3. Frequency response characteristics
The frequency response characteristics of the sensor determine the frequency range to be measured, and the measurement conditions must be maintained without distortion within the allowable frequency range. In fact, the response of the sensor always has a certain delay, and it is hoped that the shorter the delay time, the better. The frequency response of the sensor is high, the frequency range of the measurable signal is wide, and due to the influence of the structural characteristics, the inertia of the mechanical system is large, and the frequency of the measurable signal of the sensor with low frequency is low. In dynamic measurement, the response characteristics should be based on the characteristics of the signal (steady-state, transient, random, etc.) to avoid excessive errors.
4. Linear range
The linear range of the sensor is the range in which the output is proportional to the input. Theoretically, within this range, the sensitivity remains constant. The wider the linear range of the sensor, the larger its range, and can guarantee a certain measurement accuracy. When selecting a sensor, when the type of the sensor is determined, it first depends on whether its range meets the requirements. But in fact, no sensor can guarantee absolute linearity, and its linearity is also relative.

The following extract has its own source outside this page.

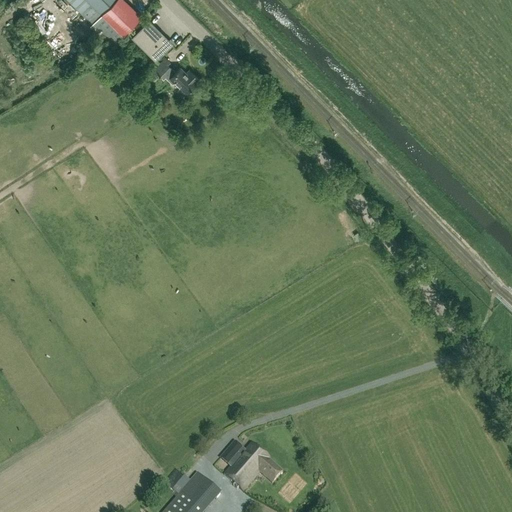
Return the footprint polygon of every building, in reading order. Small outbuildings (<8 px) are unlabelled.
[(138,19),(119,0),(67,0),(87,19),(92,24),(90,26),(111,46),(138,19)] [(157,11),(163,17),(168,11),(161,6),(157,11)] [(61,13),(43,24),(59,51),(56,53),(62,63),(78,53),(77,51),(87,45),(83,38),(73,44),(66,31),(70,29),(61,13)] [(156,61),(171,45),(147,21),(144,25),(144,24),(131,37),(156,61)] [(180,67),(174,73),(171,70),(172,69),(167,64),(158,73),(162,78),(165,76),(172,83),(174,80),(186,92),(196,83),(195,82),(198,79),(192,72),(188,76),(180,67)] [(282,472),(269,461),(270,460),(252,444),(244,452),(234,443),(214,467),(221,473),(230,462),(234,465),(224,476),(242,492),(259,473),(272,484),(282,472)] [(198,474),(164,511),(205,511),(221,495),(198,474)]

When the required measurement accuracy is relatively low, within a certain range, the sensor with less nonlinear error can be approximately regarded as linear, which will bring great convenience to the measurement.
5. Stability
The ability of a sensor to keep its performance unchanged after a period of use is called stability. In addition to the structure of the sensor itself, the factors affecting the long-term stability of the sensor are mainly the use environment of the sensor. Therefore, to make the sensor have good stability, the sensor must have strong environmental adaptability. Before selecting a sensor, the use environment should be investigated, and the appropriate sensor should be selected according to the specific use environment, or appropriate measures should be taken to reduce the impact of the environment. The stability of the sensor has quantitative indicators. After the period of use, it should be re-calibrated before use to determine whether the performance of the sensor has changed. In some occasions where the sensor is required to be used for a long time but cannot be easily replaced or calibrated, the selected sensor has stricter stability requirements and must be able to withstand the test of a long time.
6. Precision
Accuracy is an important performance index of the sensor, and it is an important link related to the measurement accuracy of the entire measurement system. The higher the accuracy of the sensor, the more expensive it is. Therefore, the accuracy of the sensor only needs to meet the accuracy requirements of the entire measurement system, and it is not necessary to select it too high. This makes it possible to choose a cheaper and simpler sensor among many sensors for the same measurement purpose. If the purpose of measurement is qualitative analysis, a sensor with high repeatability can be selected, and it is not appropriate to use a sensor with high absolute value accuracy; if it is for quantitative analysis, it is necessary to obtain accurate measurement values, and it is necessary to select a sensor with an accuracy level that meets the requirements. For some special occasions, if a suitable sensor cannot be selected, it is necessary to design and manufacture the sensor by itself. The performance of the self-made sensor should meet the requirements for use.